Niagara readies to resettle two dozen Afghan families who escaped Taliban

Afghan refugees who supported Canada’s mission in Afghanistan prepare to board buses after arriving at Toronto Pearson International Airport, Aug. 24, 2021. Niagara will accept 24 refugee families by March 2022. Photo credit: MCpl. Genevieve Lapointe/Canadian Forces Combat Camera


While the journey has been long for so many Afghan refugees who fled the takeover of their country by the Taliban earlier this year, for 24 families, they’re one big step closer to settling into their new life. 

Earlier this week, it was announced that Niagara will take in 24 families from Afghanistan by March next year. 

To help in the process, Immigration, Refugee and Citizenship Canada and Wesley Urban Ministries have come together to establish a reception centre at the Niagara Folk Arts Multicultural Centre located at 85 Church Street in St. Catharines. Over the next several months, the centre will help support the families moving into the Niagara Region.  

Speaking about the program, Niagara Folk Arts Multicultural Centre Executive Director and CEO Emily Kovacs explained how the process will work and the role that the centre will play over the coming months. 

“We are going to be receiving up to 24 families between now and of March next year. It may include more families later. We have a staff of seven who are supporting these efforts,” explained Kovacs. 

“It is a four-to-six-week temporary program, solely designed for government assisted refugees…Our job is to support their settlement in the four to six weeks while they are in a temporary location, and help them find housing and settlement, and connect them to all the supports here in our building as well as all of the supports that are in Niagara.”

And while creating such a program is certainly considerable work, Kovacs said that the centre is building on the framework that is already in place. 

“We hope to replicate the good work that has already been started with the Syrian influx in 2015 and we hope that we create a program that is research based, that is inclusive, and is doing with refugees and not to refugees.” 

Wendy Long, a long-time advocate for Afghan interpreters and their families, spoke very highly of the program and the work Kovacs and her team are doing. 

“Niagara Folk Arts and the designated hotel have both done an amazing job welcoming [the program’s] first family to Niagara Falls.” 

Long, who has worked tirelessly and lobbied the government to create programs for Afghan interpreters to immigrate to Canada for several years, said that there are still struggles and challenges for those who are now in Canada. “The challenge at this time close to the holidays is finding a career for the father whose English is excellent and comes with an extensive career in security and counterterrorism,” Long said about one local Afghan family. “Converting international driver’s licences or any driver’s licence from Afghanistan is not easy, coupled with the lengthy wait times for appointments that leave these immigrants at a disadvantage when it comes to well paying jobs.”

Beyond the technical issues advocates like Long and Kovacs deal with on a daily basis, the public can help in the resettlement process by donating to the centre.

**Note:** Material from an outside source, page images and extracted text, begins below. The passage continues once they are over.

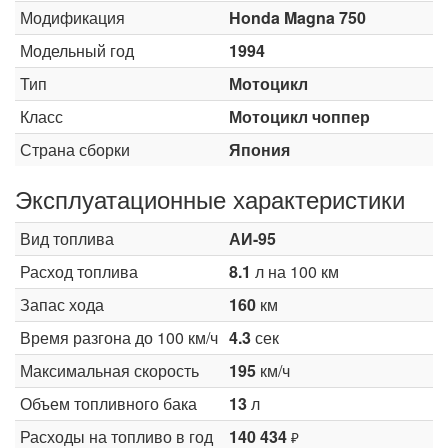
Модификация
Honda Magna 750
Модельный год
1994
Тип
Мотоцикл
Класс
Мотоцикл чоппер
Страна сборки
Япония
Эксплуатационные характеристики
Вид топлива
АИ-95
Расход топлива
8.1
л на 100 км
Запас хода
160
км
Время разгона до 100 км/ч
4.3
сек
Максимальная скорость
195
км/ч
Объем топливного бака
13
л
Расходы на топливо в год
140 434
₽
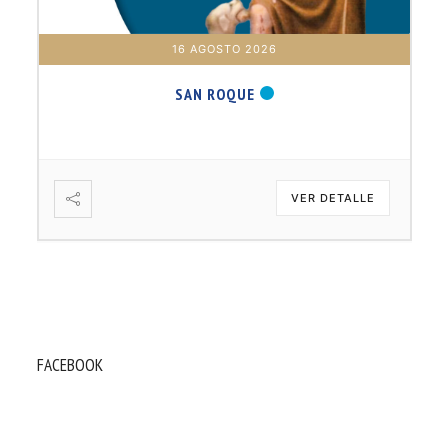
16 AGOSTO 2026
SAN ROQUE
VER DETALLE
FACEBOOK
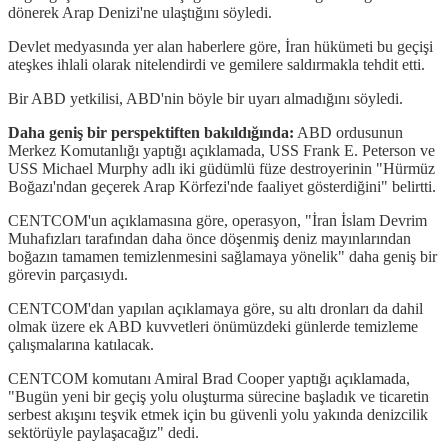
dönerek Arap Denizi'ne ulaştığını söyledi.
Devlet medyasında yer alan haberlere göre, İran hükümeti bu geçişi
ateşkes ihlali olarak nitelendirdi ve gemilere saldırmakla tehdit etti.
Bir ABD yetkilisi, ABD'nin böyle bir uyarı almadığını söyledi.
Daha geniş bir perspektiften bakıldığında:
ABD ordusunun
Merkez Komutanlığı yaptığı açıklamada, USS Frank E. Peterson ve
USS Michael Murphy adlı iki güdümlü füze destroyerinin "Hürmüz
Boğazı'ndan geçerek Arap Körfezi'nde faaliyet gösterdiğini" belirtti.
CENTCOM'un açıklamasına göre, operasyon, "İran İslam Devrim
Muhafızları tarafından daha önce döşenmiş deniz mayınlarından
boğazın tamamen temizlenmesini sağlamaya yönelik" daha geniş bir
görevin parçasıydı.
CENTCOM'dan yapılan açıklamaya göre, su altı dronları da dahil
olmak üzere ek ABD kuvvetleri önümüzdeki günlerde temizleme
çalışmalarına katılacak.
CENTCOM komutanı Amiral Brad Cooper yaptığı açıklamada,
"Bugün yeni bir geçiş yolu oluşturma sürecine başladık ve ticaretin
serbest akışını teşvik etmek için bu güvenli yolu yakında denizcilik
sektörüyle paylaşacağız" dedi.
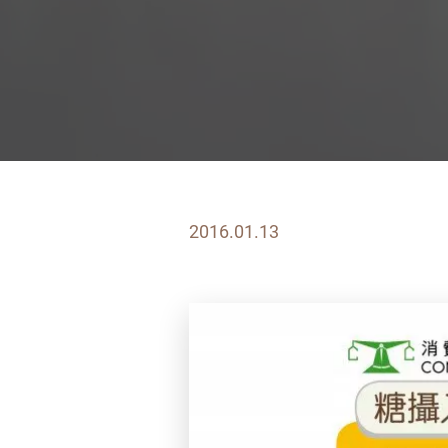
2016.01.13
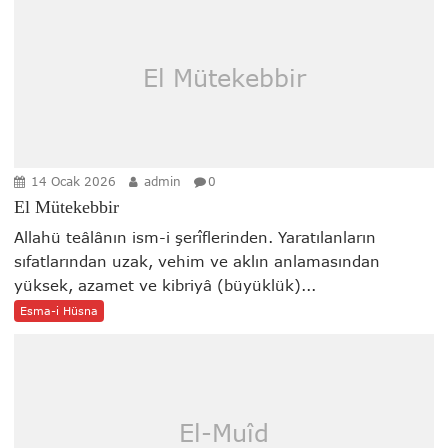
El Mütekebbir
14 Ocak 2026
admin
0
El Mütekebbir
Allahü teâlânın ism-i şerîflerinden. Yaratılanların
sıfatlarından uzak, vehim ve aklın anlamasından
yüksek, azamet ve kibriyâ (büyüklük)...
Esma-i Hüsna
El-Muîd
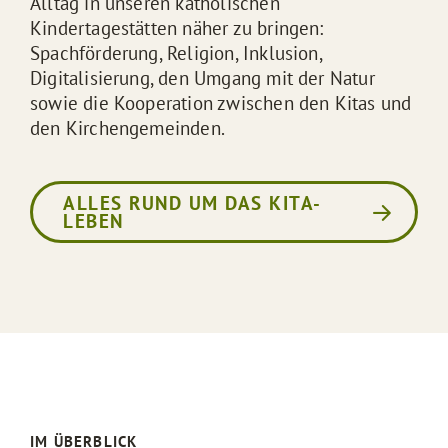
Alltag in unseren katholischen
Kindertagestätten näher zu bringen:
Spachförderung, Religion, Inklusion,
Digitalisierung, den Umgang mit der Natur
sowie die Kooperation zwischen den Kitas und
den Kirchengemeinden.
ALLES RUND UM DAS KITA-
LEBEN
IM ÜBERBLICK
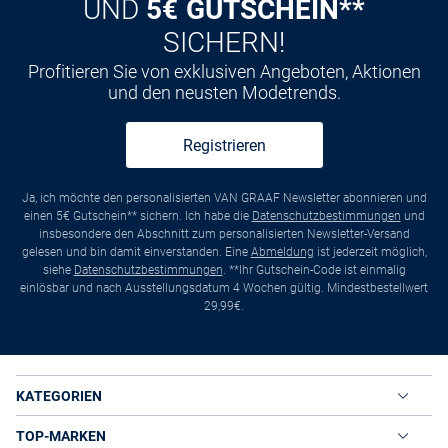
UND
5€ GUTSCHEIN**
SICHERN!
Profitieren Sie von exklusiven Angeboten, Aktionen
und den neusten Modetrends.
Registrieren
Ja, ich möchte den personalisierten VAN GRAAF Newsletter abonnieren und
einen 5€ Gutschein** sichern. Ich habe die
Datenschutzbestimmungen
und
insbesondere den Abschnitt zum personalisierten Newsletter-Versand
gelesen und bin damit einverstanden. Eine
Abmeldung
ist jederzeit möglich,
siehe
Datenschutzbestimmungen
. **Ihr Gutschein-Code ist einmalig
einlösbar und nach Ausstellungsdatum 4 Wochen gültig. Mindestbestellwert
29,99€.
KATEGORIEN
TOP-MARKEN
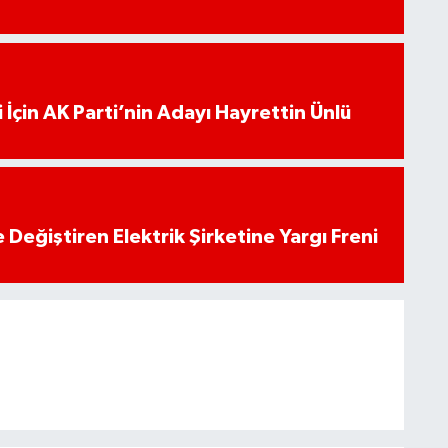
 İçin AK Parti’nin Adayı Hayrettin Ünlü
 Değiştiren Elektrik Şirketine Yargı Freni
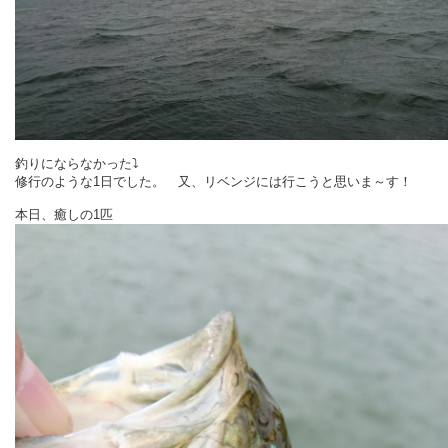
釣りにならなかった⤵
修行のような1日でした。
又、リベンジには行こうと思いま～す！
本日、癒しの1匹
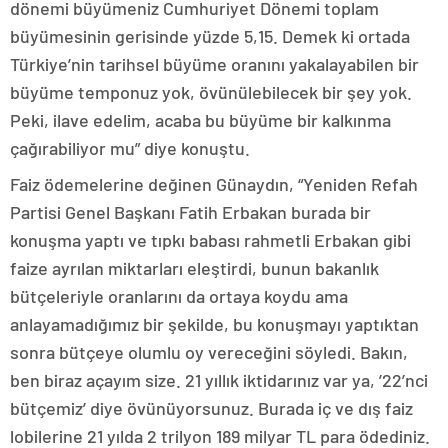
dönemi büyümeniz Cumhuriyet Dönemi toplam
büyümesinin gerisinde yüzde 5,15. Demek ki ortada
Türkiye’nin tarihsel büyüme oranını yakalayabilen bir
büyüme temponuz yok, övünülebilecek bir şey yok.
Peki, ilave edelim, acaba bu büyüme bir kalkınma
çağırabiliyor mu” diye konuştu.
Faiz ödemelerine değinen Günaydın, “Yeniden Refah
Partisi Genel Başkanı Fatih Erbakan burada bir
konuşma yaptı ve tıpkı babası rahmetli Erbakan gibi
faize ayrılan miktarları eleştirdi, bunun bakanlık
bütçeleriyle oranlarını da ortaya koydu ama
anlayamadığımız bir şekilde, bu konuşmayı yaptıktan
sonra bütçeye olumlu oy vereceğini söyledi. Bakın,
ben biraz açayım size. 21 yıllık iktidarınız var ya, ’22’nci
bütçemiz’ diye övünüyorsunuz. Burada iç ve dış faiz
lobilerine 21 yılda 2 trilyon 189 milyar TL para ödediniz.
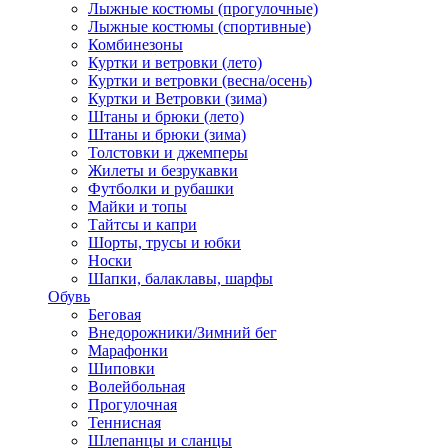
Лыжные костюмы (прогулочные)
Лыжные костюмы (спортивные)
Комбинезоны
Куртки и ветровки (лето)
Куртки и ветровки (весна/осень)
Куртки и Ветровки (зима)
Штаны и брюки (лето)
Штаны и брюки (зима)
Толстовки и джемперы
Жилеты и безрукавки
Футболки и рубашки
Майки и топы
Тайтсы и капри
Шорты, трусы и юбки
Носки
Шапки, балаклавы, шарфы
Обувь
Беговая
Внедорожники/Зимний бег
Марафонки
Шиповки
Волейбольная
Прогулочная
Теннисная
Шлепанцы и сланцы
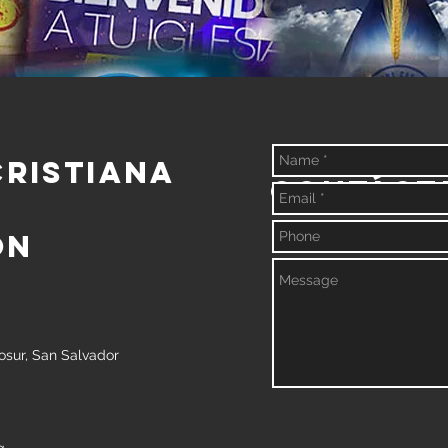
Cristiana
Contáct
ón
rosur, San Salvador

“We do have a wish list, and we would like to ask individuals to come and take a look at our socials and website,” said Kovacs. 

Some of the items in particular need are new hygiene products, new winter and cold weather gear, and new school supplies. A full list of items needed, information about the program, and a link to their donation page can be found on their website at www.folk-arts.ca.

“It’s great to be part of something greater than ourselves,” concluded Kovacs. “To be part of a solution where we’re helping Afghan newcomers to become wonderful parts of Canada.”